(YOUR ASSIGNMENT):
Exclude images, then output the remaining data verbatim.
======== INFORMATION SHOWN ========
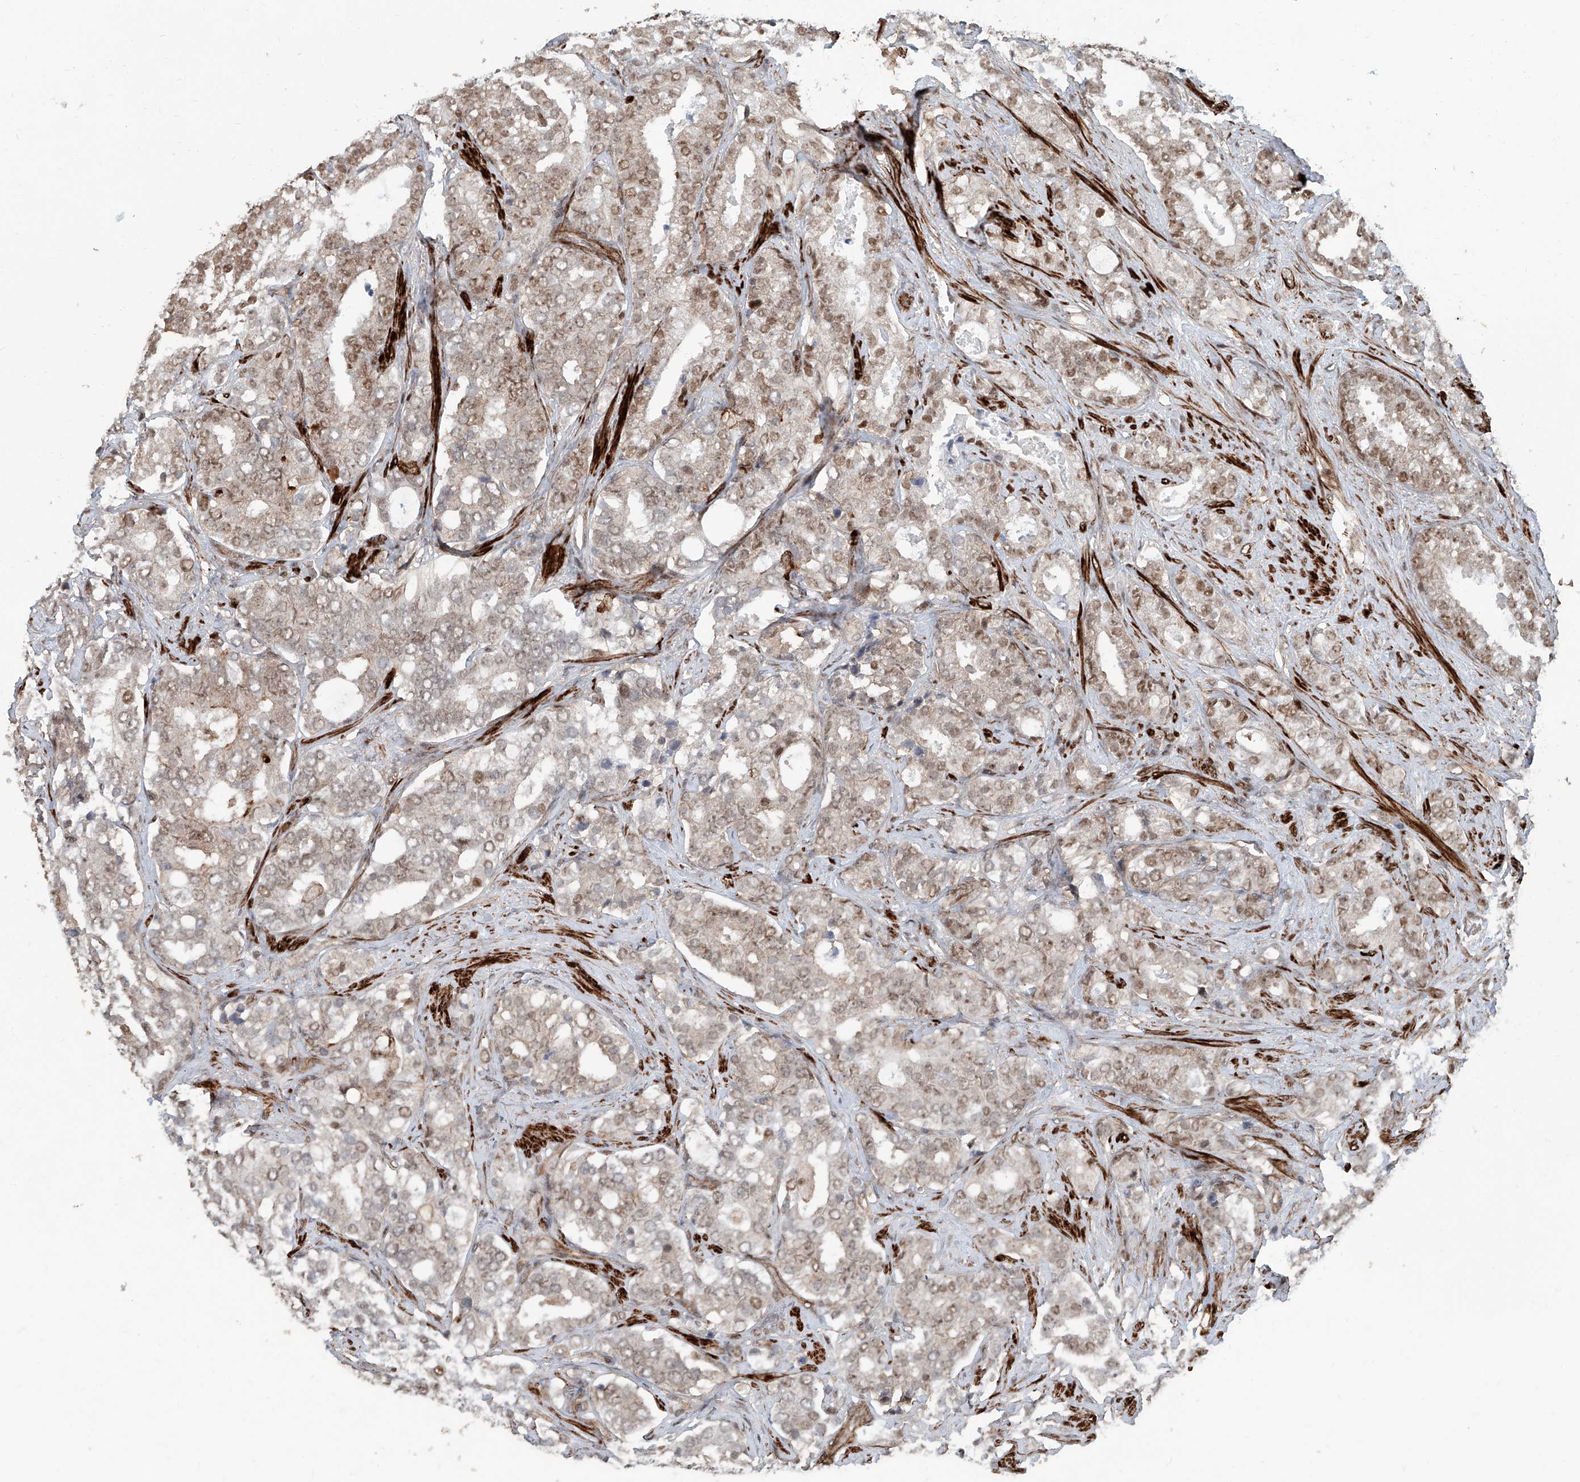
{"staining": {"intensity": "weak", "quantity": "25%-75%", "location": "nuclear"}, "tissue": "prostate cancer", "cell_type": "Tumor cells", "image_type": "cancer", "snomed": [{"axis": "morphology", "description": "Adenocarcinoma, High grade"}, {"axis": "topography", "description": "Prostate and seminal vesicle, NOS"}], "caption": "Immunohistochemistry of high-grade adenocarcinoma (prostate) shows low levels of weak nuclear expression in approximately 25%-75% of tumor cells.", "gene": "SDE2", "patient": {"sex": "male", "age": 67}}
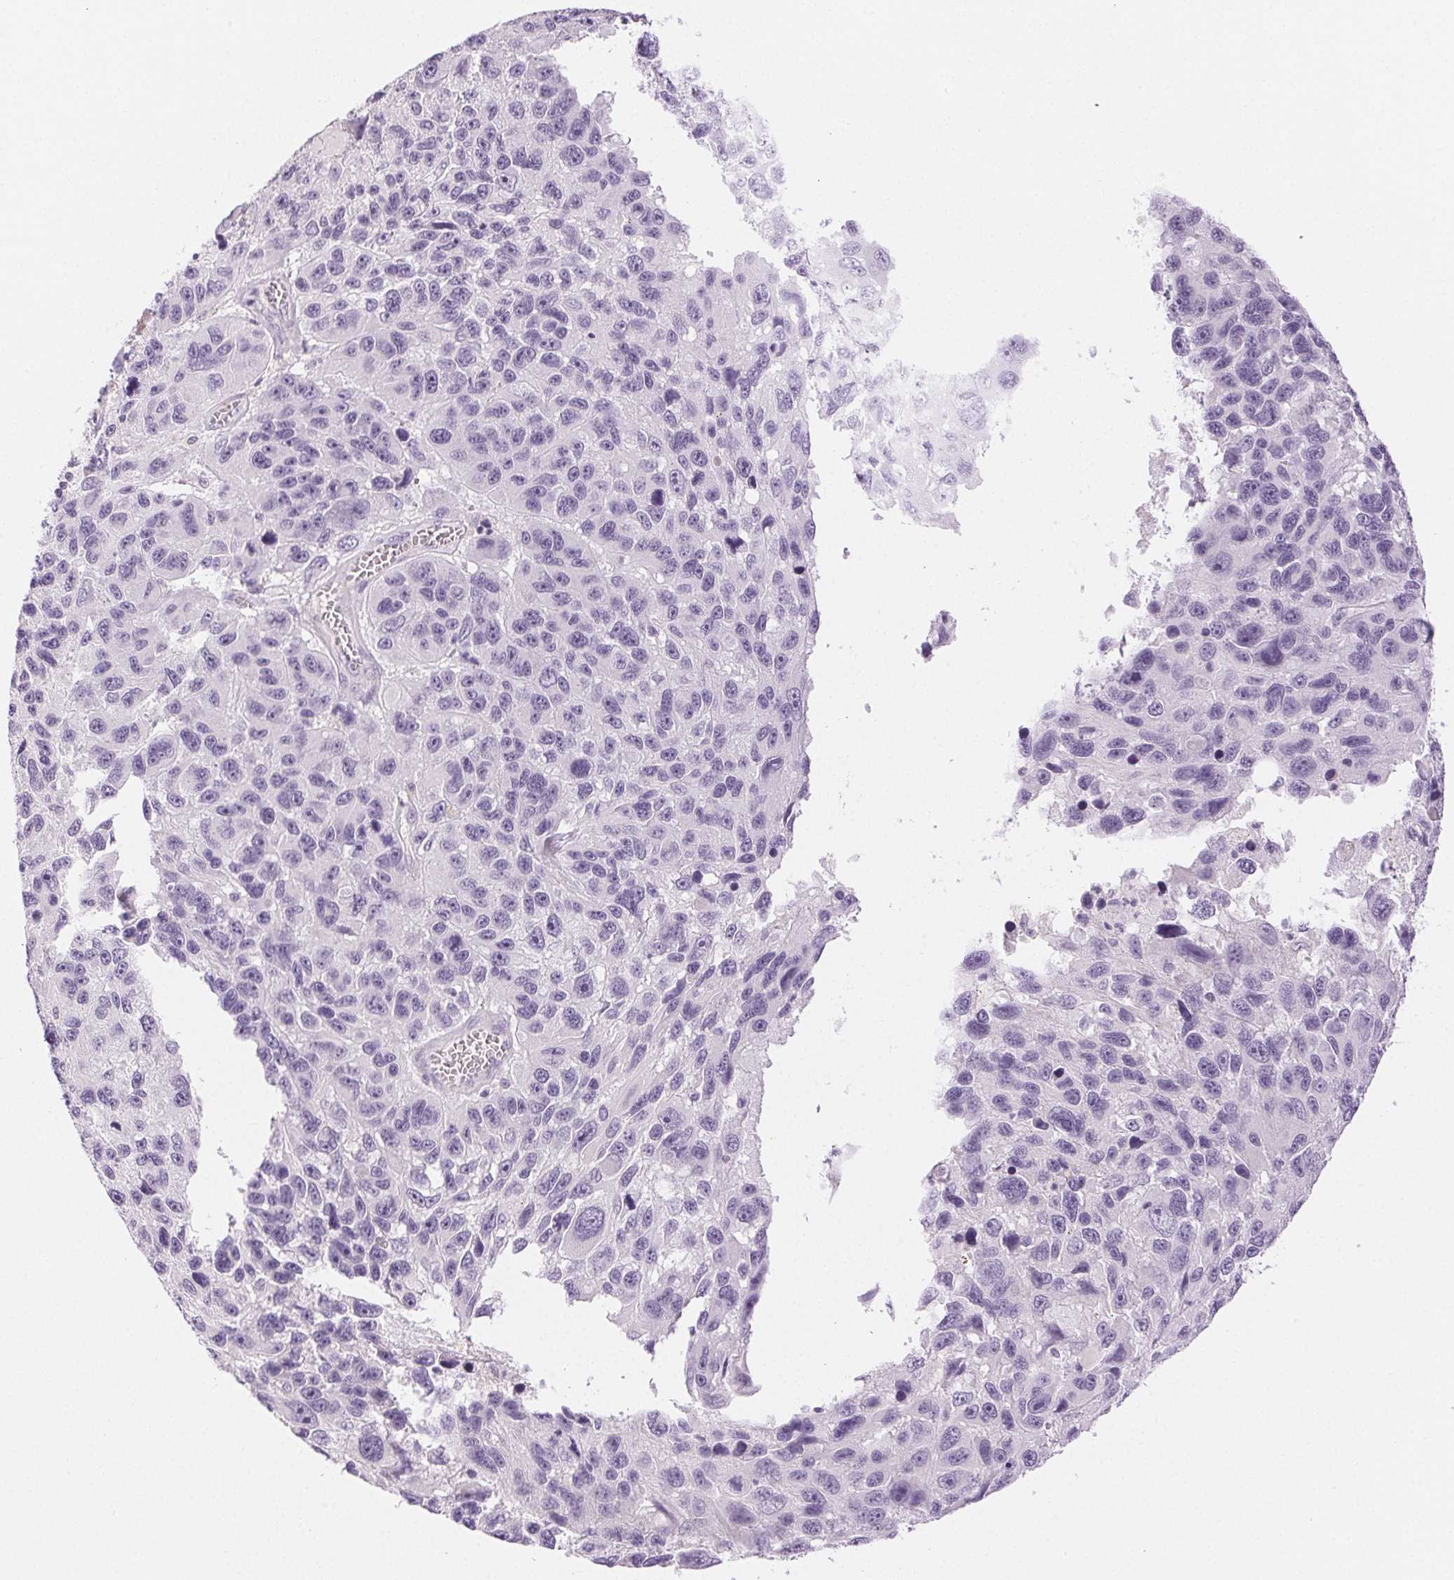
{"staining": {"intensity": "negative", "quantity": "none", "location": "none"}, "tissue": "melanoma", "cell_type": "Tumor cells", "image_type": "cancer", "snomed": [{"axis": "morphology", "description": "Malignant melanoma, NOS"}, {"axis": "topography", "description": "Skin"}], "caption": "Melanoma was stained to show a protein in brown. There is no significant staining in tumor cells.", "gene": "SLC5A2", "patient": {"sex": "male", "age": 53}}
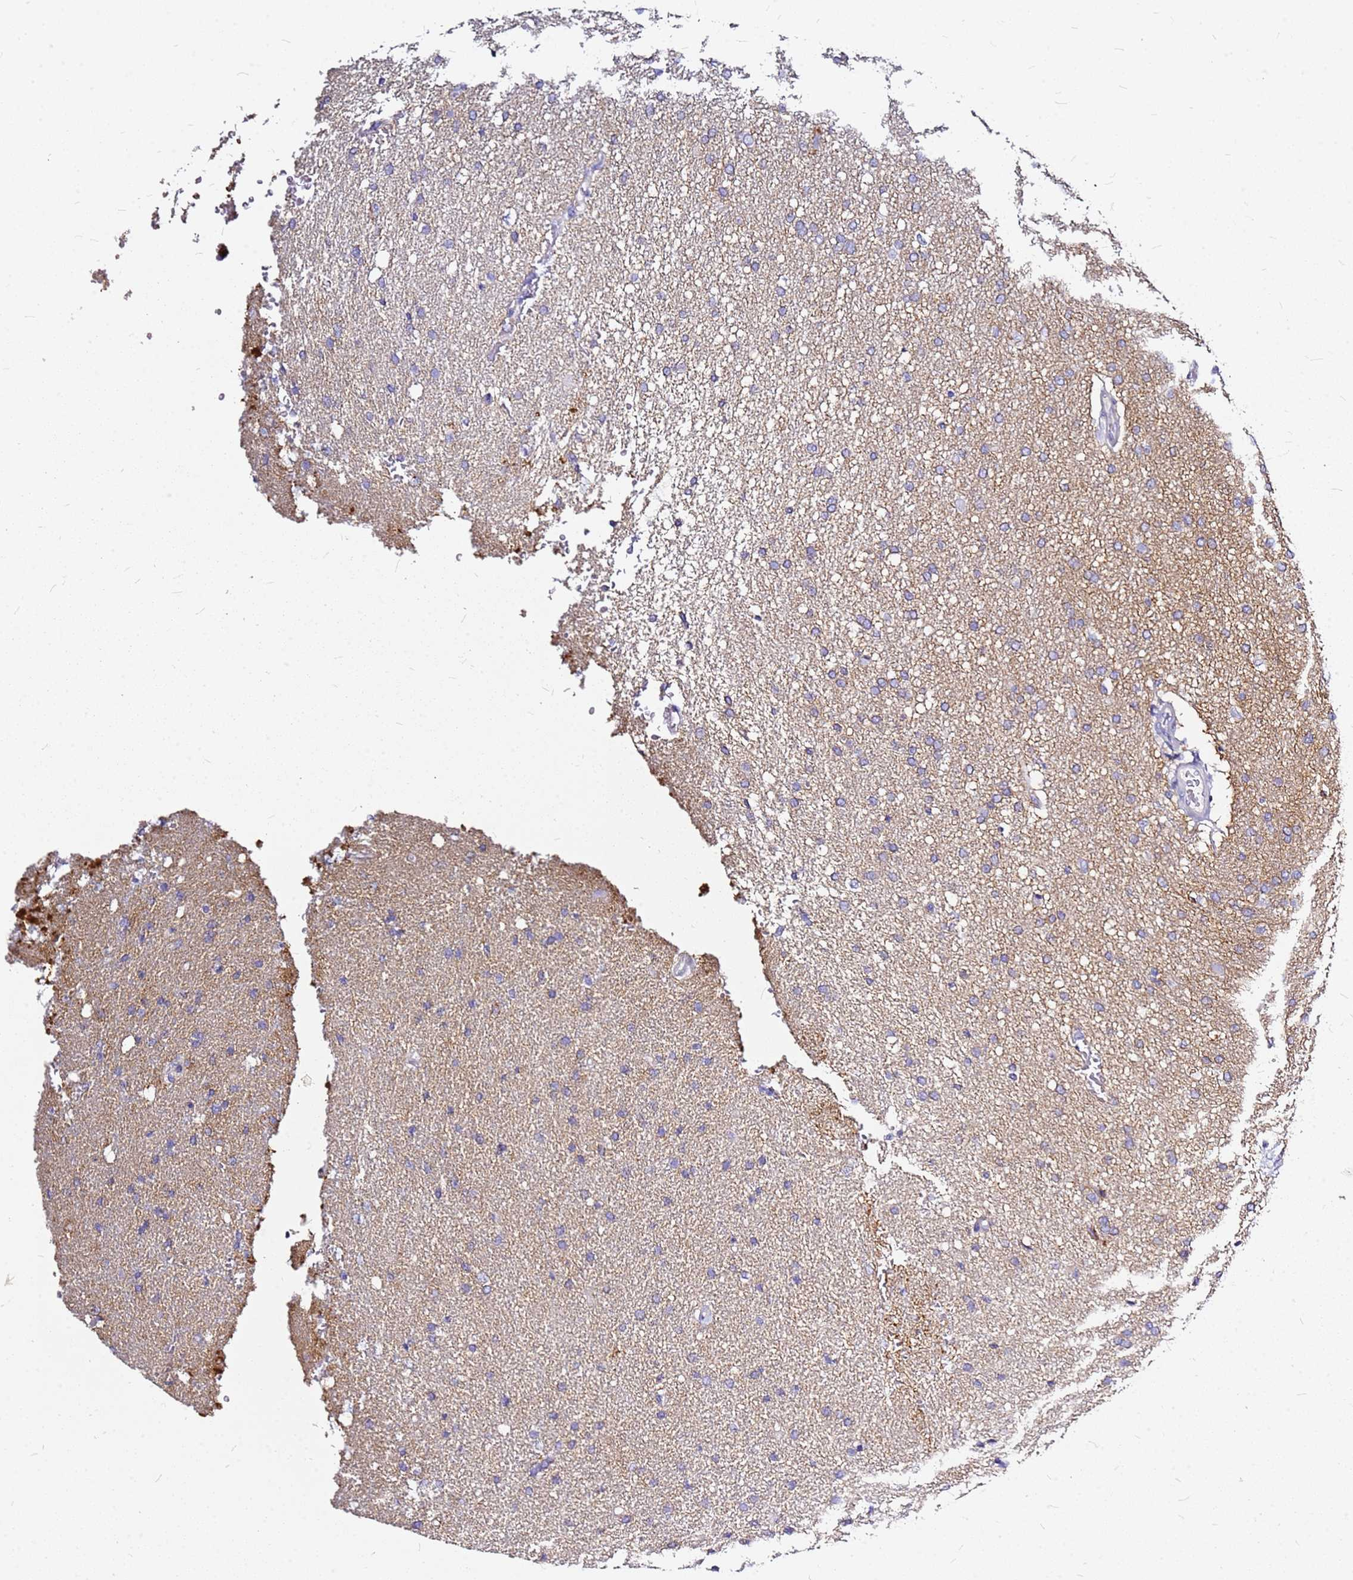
{"staining": {"intensity": "negative", "quantity": "none", "location": "none"}, "tissue": "glioma", "cell_type": "Tumor cells", "image_type": "cancer", "snomed": [{"axis": "morphology", "description": "Glioma, malignant, High grade"}, {"axis": "topography", "description": "Brain"}], "caption": "Immunohistochemistry photomicrograph of human glioma stained for a protein (brown), which reveals no expression in tumor cells.", "gene": "CASD1", "patient": {"sex": "male", "age": 72}}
========
(COMPLETED TASK):
{"staining": {"intensity": "weak", "quantity": "25%-75%", "location": "nuclear"}, "tissue": "prostate cancer", "cell_type": "Tumor cells", "image_type": "cancer", "snomed": [{"axis": "morphology", "description": "Adenocarcinoma, High grade"}, {"axis": "topography", "description": "Prostate and seminal vesicle, NOS"}], "caption": "Immunohistochemistry of high-grade adenocarcinoma (prostate) shows low levels of weak nuclear expression in approximately 25%-75% of tumor cells.", "gene": "SDE2", "patient": {"sex": "male", "age": 67}}
{"staining": {"intensity": "negative", "quantity": "none", "location": "none"}, "tissue": "melanoma", "cell_type": "Tumor cells", "image_type": "cancer", "snomed": [{"axis": "morphology", "description": "Malignant melanoma, NOS"}, {"axis": "topography", "description": "Skin"}], "caption": "Melanoma was stained to show a protein in brown. There is no significant staining in tumor cells.", "gene": "SLC5A2", "patient": {"sex": "male", "age": 53}}
{"staining": {"intensity": "negative", "quantity": "none", "location": "none"}, "tissue": "glioma", "cell_type": "Tumor cells", "image_type": "cancer", "snomed": [{"axis": "morphology", "description": "Glioma, malignant, High grade"}, {"axis": "topography", "description": "Brain"}], "caption": "Immunohistochemistry photomicrograph of human glioma stained for a protein (brown), which reveals no expression in tumor cells.", "gene": "CASD1", "patient": {"sex": "male", "age": 72}}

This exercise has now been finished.